RECORDED DATA:

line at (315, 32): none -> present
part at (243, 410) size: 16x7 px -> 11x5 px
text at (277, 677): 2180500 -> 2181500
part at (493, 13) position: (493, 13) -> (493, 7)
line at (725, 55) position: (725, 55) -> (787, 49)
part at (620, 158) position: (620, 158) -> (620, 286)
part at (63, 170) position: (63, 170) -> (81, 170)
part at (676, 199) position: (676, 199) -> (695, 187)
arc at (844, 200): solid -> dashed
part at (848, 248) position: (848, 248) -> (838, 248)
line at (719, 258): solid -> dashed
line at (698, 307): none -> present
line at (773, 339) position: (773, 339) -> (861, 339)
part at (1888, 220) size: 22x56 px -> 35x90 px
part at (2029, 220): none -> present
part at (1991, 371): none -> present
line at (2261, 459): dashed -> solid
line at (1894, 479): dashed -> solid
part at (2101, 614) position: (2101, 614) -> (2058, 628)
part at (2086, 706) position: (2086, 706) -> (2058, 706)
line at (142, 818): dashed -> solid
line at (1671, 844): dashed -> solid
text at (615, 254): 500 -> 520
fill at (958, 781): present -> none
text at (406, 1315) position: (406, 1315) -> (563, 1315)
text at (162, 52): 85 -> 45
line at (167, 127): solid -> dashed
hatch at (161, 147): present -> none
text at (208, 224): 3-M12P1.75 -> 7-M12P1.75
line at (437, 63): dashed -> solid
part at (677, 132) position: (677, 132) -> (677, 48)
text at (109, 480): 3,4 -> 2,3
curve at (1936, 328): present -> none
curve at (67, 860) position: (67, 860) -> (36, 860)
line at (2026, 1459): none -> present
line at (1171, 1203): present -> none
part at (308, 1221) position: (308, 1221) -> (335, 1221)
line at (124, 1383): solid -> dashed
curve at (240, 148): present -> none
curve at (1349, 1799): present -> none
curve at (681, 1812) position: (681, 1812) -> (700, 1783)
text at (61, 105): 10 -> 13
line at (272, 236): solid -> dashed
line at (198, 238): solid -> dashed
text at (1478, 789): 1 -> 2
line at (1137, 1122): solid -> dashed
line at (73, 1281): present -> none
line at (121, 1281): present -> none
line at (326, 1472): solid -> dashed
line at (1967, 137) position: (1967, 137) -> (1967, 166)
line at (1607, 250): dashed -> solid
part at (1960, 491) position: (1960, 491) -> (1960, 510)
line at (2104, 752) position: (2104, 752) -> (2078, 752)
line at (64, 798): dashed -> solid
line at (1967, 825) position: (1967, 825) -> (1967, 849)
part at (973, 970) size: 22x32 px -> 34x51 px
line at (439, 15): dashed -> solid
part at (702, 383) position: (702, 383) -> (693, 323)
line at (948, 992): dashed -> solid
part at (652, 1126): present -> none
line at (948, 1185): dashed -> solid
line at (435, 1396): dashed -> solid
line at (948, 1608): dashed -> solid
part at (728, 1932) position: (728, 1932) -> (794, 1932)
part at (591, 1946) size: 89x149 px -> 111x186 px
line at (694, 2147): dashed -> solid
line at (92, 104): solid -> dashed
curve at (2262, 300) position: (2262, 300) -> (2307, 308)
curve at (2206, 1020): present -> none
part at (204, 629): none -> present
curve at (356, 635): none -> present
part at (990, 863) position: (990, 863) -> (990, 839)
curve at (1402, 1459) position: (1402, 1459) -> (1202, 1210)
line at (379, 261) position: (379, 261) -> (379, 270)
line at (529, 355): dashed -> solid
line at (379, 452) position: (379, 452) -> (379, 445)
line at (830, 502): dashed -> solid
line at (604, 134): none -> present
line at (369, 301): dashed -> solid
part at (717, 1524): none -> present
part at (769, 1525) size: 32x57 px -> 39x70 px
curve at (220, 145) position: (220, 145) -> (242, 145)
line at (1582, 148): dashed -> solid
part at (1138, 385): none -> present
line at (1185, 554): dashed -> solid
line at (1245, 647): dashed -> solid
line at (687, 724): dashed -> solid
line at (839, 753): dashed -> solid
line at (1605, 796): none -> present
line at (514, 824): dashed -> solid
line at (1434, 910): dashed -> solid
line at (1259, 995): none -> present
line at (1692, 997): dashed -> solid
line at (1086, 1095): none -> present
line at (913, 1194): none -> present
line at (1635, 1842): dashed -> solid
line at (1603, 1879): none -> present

REQUIREMENTS: Rewrite the stretch of the material from its first line through the line containing "text at (208, 224): 3-M12P1.75 -> 7-M12P1.75", changing every "dashed" to "hidden" and leaving all else unchanged. Return only those lines.

RESULT OF THIS EXERCISE:
line at (315, 32): none -> present
part at (243, 410) size: 16x7 px -> 11x5 px
text at (277, 677): 2180500 -> 2181500
part at (493, 13) position: (493, 13) -> (493, 7)
line at (725, 55) position: (725, 55) -> (787, 49)
part at (620, 158) position: (620, 158) -> (620, 286)
part at (63, 170) position: (63, 170) -> (81, 170)
part at (676, 199) position: (676, 199) -> (695, 187)
arc at (844, 200): solid -> hidden
part at (848, 248) position: (848, 248) -> (838, 248)
line at (719, 258): solid -> hidden
line at (698, 307): none -> present
line at (773, 339) position: (773, 339) -> (861, 339)
part at (1888, 220) size: 22x56 px -> 35x90 px
part at (2029, 220): none -> present
part at (1991, 371): none -> present
line at (2261, 459): hidden -> solid
line at (1894, 479): hidden -> solid
part at (2101, 614) position: (2101, 614) -> (2058, 628)
part at (2086, 706) position: (2086, 706) -> (2058, 706)
line at (142, 818): hidden -> solid
line at (1671, 844): hidden -> solid
text at (615, 254): 500 -> 520
fill at (958, 781): present -> none
text at (406, 1315) position: (406, 1315) -> (563, 1315)
text at (162, 52): 85 -> 45
line at (167, 127): solid -> hidden
hatch at (161, 147): present -> none
text at (208, 224): 3-M12P1.75 -> 7-M12P1.75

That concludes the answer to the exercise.